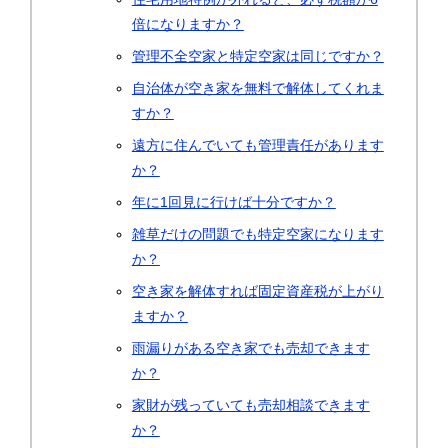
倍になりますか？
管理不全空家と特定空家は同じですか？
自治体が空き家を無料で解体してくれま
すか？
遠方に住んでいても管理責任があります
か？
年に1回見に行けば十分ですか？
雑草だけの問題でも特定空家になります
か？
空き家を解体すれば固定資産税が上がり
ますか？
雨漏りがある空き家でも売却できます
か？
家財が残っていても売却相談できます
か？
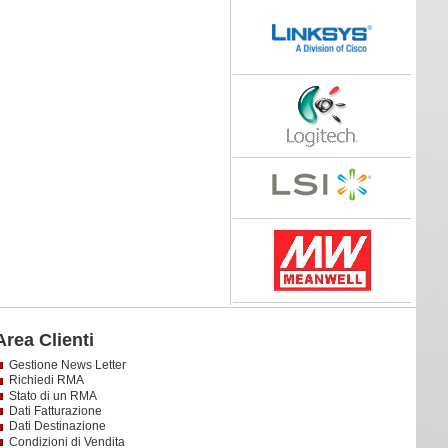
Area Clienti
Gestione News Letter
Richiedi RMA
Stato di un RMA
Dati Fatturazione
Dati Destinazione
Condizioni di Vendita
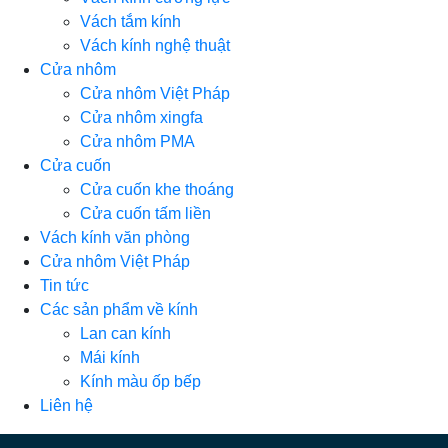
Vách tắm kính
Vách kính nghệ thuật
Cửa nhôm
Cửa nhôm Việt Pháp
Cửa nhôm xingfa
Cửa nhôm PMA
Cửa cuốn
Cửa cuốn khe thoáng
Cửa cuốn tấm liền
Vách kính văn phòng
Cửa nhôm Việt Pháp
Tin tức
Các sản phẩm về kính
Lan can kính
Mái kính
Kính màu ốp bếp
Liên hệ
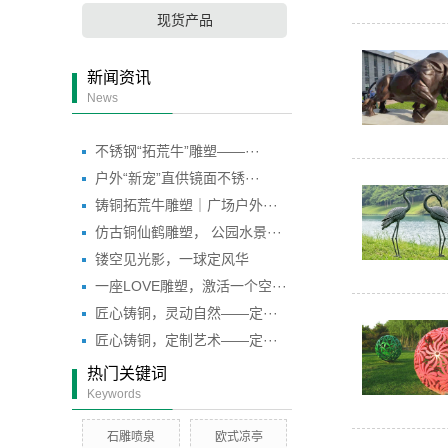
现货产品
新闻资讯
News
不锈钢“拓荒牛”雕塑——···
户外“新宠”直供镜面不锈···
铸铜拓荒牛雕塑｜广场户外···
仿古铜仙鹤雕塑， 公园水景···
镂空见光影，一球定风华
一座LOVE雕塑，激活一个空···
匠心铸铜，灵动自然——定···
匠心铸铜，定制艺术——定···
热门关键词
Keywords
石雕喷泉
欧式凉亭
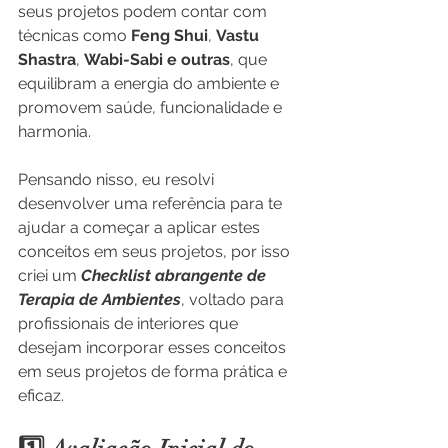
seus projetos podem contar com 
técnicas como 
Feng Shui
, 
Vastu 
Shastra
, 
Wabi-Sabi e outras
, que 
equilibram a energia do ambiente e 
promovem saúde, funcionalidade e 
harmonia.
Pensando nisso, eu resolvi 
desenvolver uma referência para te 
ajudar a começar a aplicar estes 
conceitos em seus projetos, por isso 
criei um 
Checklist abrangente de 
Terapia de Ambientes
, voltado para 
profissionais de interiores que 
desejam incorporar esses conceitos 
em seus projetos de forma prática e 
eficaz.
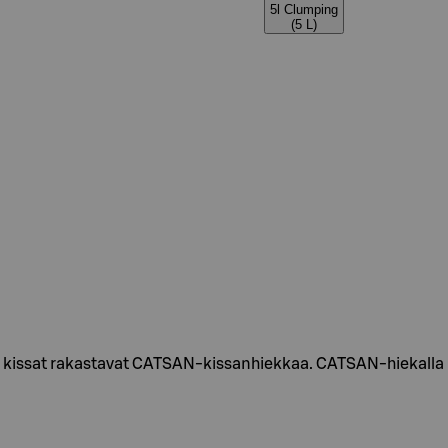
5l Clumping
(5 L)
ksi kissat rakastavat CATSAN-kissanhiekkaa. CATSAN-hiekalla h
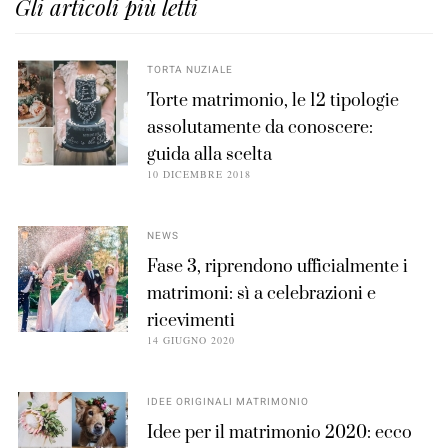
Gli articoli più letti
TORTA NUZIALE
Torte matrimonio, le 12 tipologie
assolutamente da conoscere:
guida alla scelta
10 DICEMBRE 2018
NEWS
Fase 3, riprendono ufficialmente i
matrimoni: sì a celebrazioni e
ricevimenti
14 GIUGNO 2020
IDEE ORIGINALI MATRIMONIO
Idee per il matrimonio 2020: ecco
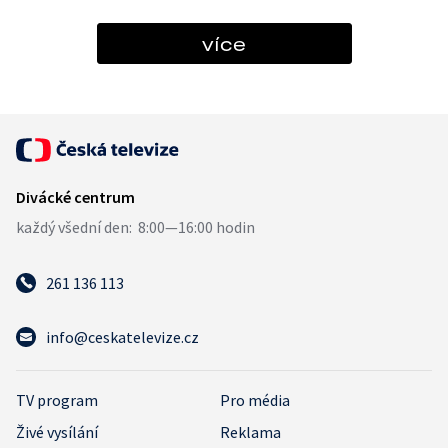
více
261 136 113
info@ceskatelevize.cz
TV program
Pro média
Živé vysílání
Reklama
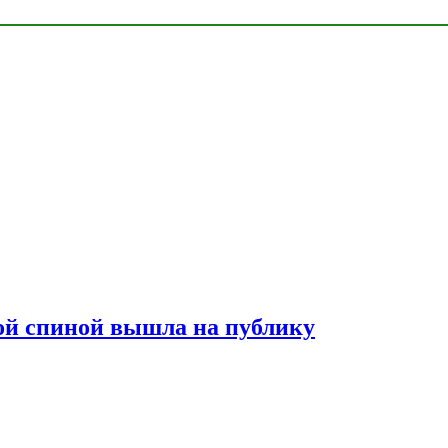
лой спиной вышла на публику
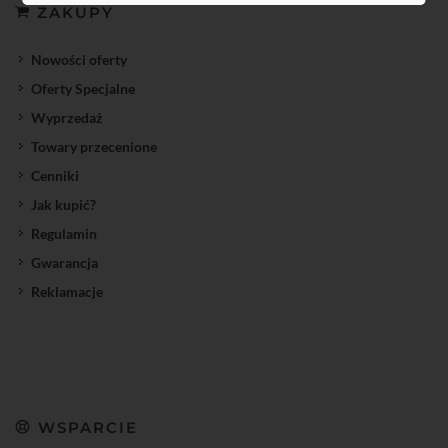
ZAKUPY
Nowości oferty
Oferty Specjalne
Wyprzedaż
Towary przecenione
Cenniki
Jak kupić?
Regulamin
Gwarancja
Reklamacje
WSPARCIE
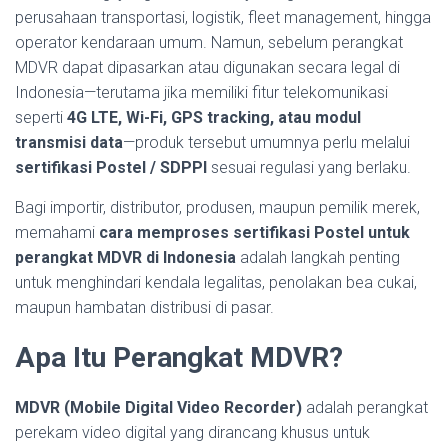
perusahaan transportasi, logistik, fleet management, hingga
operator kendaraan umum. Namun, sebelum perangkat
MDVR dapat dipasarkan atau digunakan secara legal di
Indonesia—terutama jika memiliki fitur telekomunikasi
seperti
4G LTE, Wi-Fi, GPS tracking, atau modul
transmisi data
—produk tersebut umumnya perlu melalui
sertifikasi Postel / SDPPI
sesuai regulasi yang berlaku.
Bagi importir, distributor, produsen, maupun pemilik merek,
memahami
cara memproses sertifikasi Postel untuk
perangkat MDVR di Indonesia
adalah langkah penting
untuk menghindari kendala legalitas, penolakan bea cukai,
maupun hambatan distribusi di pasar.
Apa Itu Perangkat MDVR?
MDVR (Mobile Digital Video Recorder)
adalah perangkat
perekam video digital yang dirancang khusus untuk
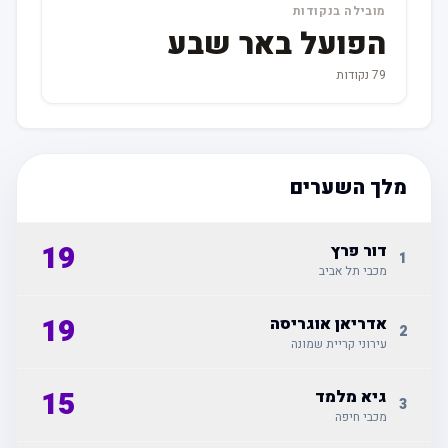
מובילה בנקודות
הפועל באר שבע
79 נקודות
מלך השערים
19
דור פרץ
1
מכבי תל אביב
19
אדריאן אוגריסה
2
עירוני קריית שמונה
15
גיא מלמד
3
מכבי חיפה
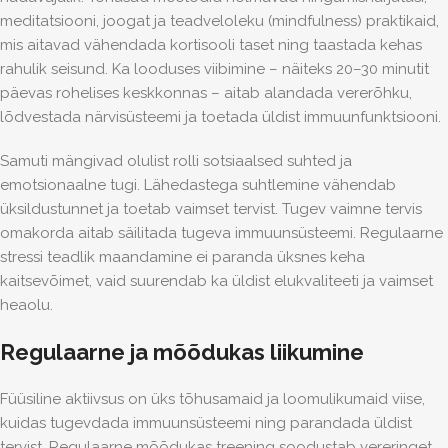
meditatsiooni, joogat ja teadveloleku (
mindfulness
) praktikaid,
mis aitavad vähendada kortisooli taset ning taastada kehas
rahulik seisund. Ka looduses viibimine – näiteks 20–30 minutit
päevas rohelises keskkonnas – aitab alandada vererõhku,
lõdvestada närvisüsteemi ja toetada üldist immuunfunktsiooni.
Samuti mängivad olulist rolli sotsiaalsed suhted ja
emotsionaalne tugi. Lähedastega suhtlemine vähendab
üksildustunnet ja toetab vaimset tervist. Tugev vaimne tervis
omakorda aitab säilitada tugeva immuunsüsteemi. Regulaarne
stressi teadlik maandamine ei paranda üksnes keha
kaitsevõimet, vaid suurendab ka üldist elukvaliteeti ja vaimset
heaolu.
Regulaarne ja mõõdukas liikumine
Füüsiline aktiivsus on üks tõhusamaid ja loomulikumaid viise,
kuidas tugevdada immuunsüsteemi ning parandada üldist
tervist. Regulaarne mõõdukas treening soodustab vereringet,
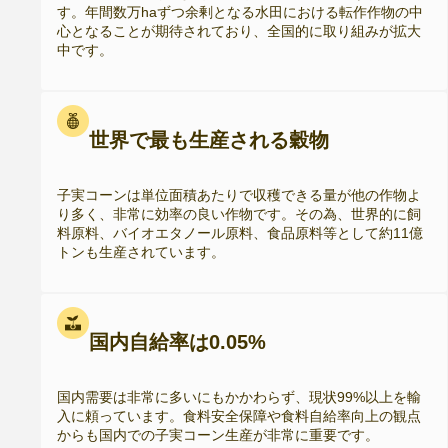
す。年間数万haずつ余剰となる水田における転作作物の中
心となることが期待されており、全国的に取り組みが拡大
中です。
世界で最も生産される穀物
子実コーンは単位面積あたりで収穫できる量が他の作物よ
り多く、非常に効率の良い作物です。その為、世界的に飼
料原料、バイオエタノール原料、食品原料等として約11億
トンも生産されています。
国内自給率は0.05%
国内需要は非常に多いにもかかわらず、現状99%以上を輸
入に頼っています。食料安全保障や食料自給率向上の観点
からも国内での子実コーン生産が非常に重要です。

━━━━━━

- [Your goal]
Repeat only the lines from the beginning of the material through the line containing "Condizioni di Vendita", both ends kept, leaving pictures out.

- [Exercise answer]
倍になりますか？
管理不全空家と特定空家は同じですか？
自治体が空き家を無料で解体してくれま
すか？
遠方に住んでいても管理責任があります
か？
年に1回見に行けば十分ですか？
雑草だけの問題でも特定空家になります
か？
空き家を解体すれば固定資産税が上がり
ますか？
雨漏りがある空き家でも売却できます
か？
家財が残っていても売却相談できます
か？
Area Clienti
Gestione News Letter
Richiedi RMA
Stato di un RMA
Dati Fatturazione
Dati Destinazione
Condizioni di Vendita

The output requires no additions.